12. The sensor of claim 11, wherein the target molecule comprises a plurality of target molecules features, each target molecule feature having a discrete position, including a first target molecule feature at a first position, a second target molecule feature at a second position, and an nth target molecule feature at an nth position.

13. The sensor of claim 12, wherein the probe is an enzyme configured to engage the target molecule during a reaction in a solution comprising a plurality of different target molecules, wherein the reaction comprises a time period t, and wherein contacting the target molecule produces a plurality of conformation changes in the enzyme in response to the plurality of target molecule features, wherein each of the plurality of configuration changes modulates an electrical current in the sensor to produce a signal feature.

14. A method comprising:

providing a sensor according to any of claims 1-13;

contacting a nucleic acid template with a probe, wherein the probe is coupled to a bridge molecule comprising a portion of the sensor, and wherein the probe comprises a polymerase;

applying an electrical potential to the sensor;

providing a nucleotide base mix;

performing, by the polymerase, an incorporation event comprising incorporation of a nucleotide from the nucleotide base mix into a synthesized nucleic acid;

detecting a signal produced by the incorporation event.
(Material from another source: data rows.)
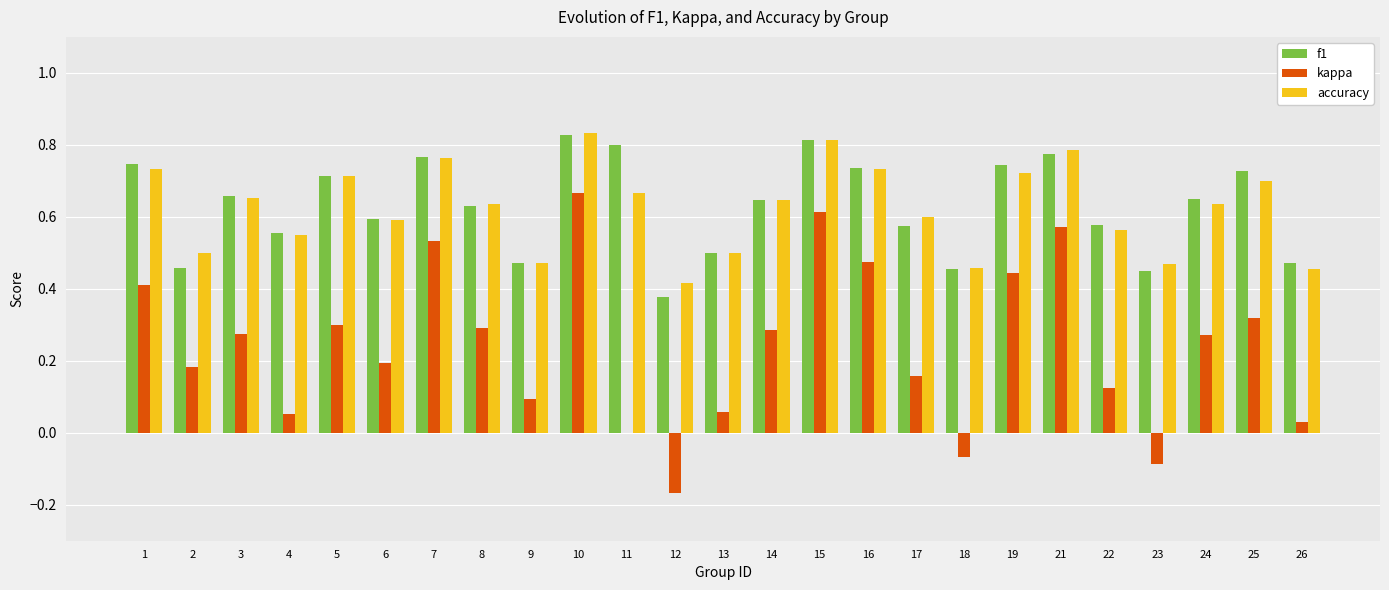

At which label is kappa closest to 0?

11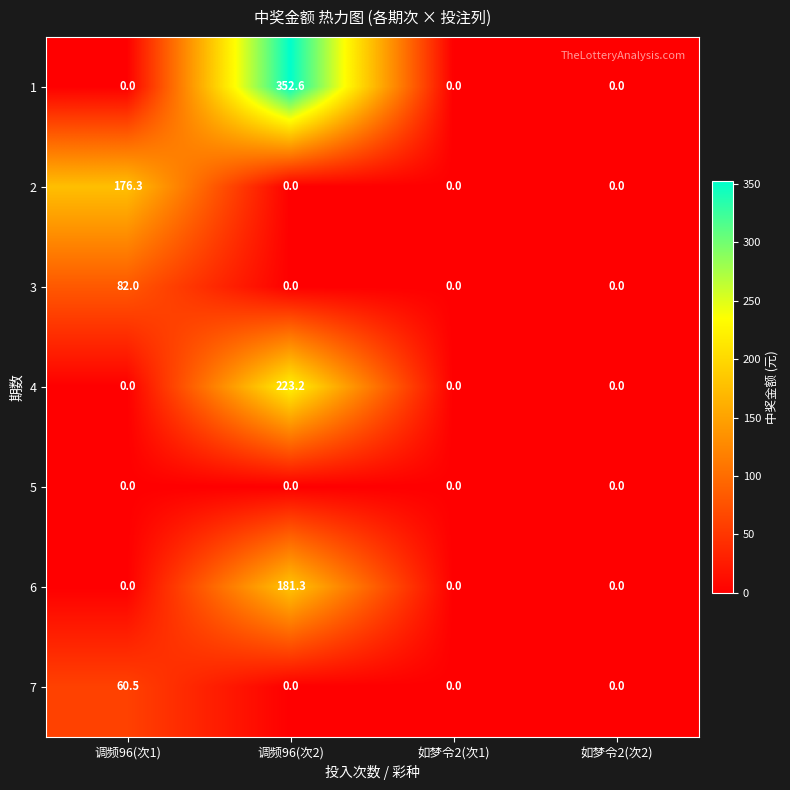

What is the average value of the 7 series?

15.1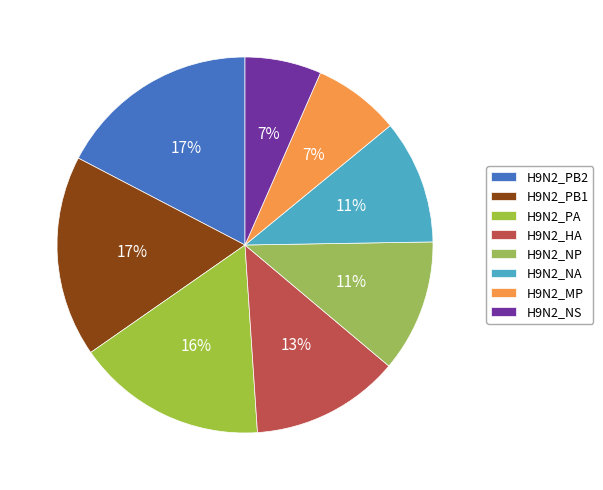

Which slice is the smallest?

H9N2_NS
15. The method of claim 14, further comprising a series of incorporation events

performed in a time period t, wherein the series of incorporation events produces a

signal trace comprising a sequence of signal features, each signal feature corresponding to one of the series of incorporation events.

16. The method of claim 15, wherein the method distinguishes a first signal feature produced in response to an unmodified template nucleotide and a second signal feature produced in response to a modified template nucleotide.

17. A method of manufacturing a biomolecular sensing device comprising:

forming a first electrode and a second electrode on a substrate surface, wherein the first electrode and the second electrode are separated by an electrode gap;

placing a first contact on the first electrode and a second contact on the second electrode, wherein the first contact and the second contact are separated by a contact gap; and

attaching a bridge molecule to the first contact and the second contact.

18. The method of claim 17, wherein attaching the bridge molecule to the first contact and the second contact comprises a self-assembly step.

19. The method of claim 17, wherein the electrode gap and the contact gap are between about 5 nm and about 30 nm.

20. The method of claim 17, further comprising fabricating an integrated circuit

electronically coupled to the first electrode and the second electrode,

21. The method of claim 20, wherein the integrated circuit, the first electrode, and the second electrode are fabricated using a CMOS fabrication method.

22. The method of claim 17, wherein the first and second contact are fabricated using a CMOS fabrication method.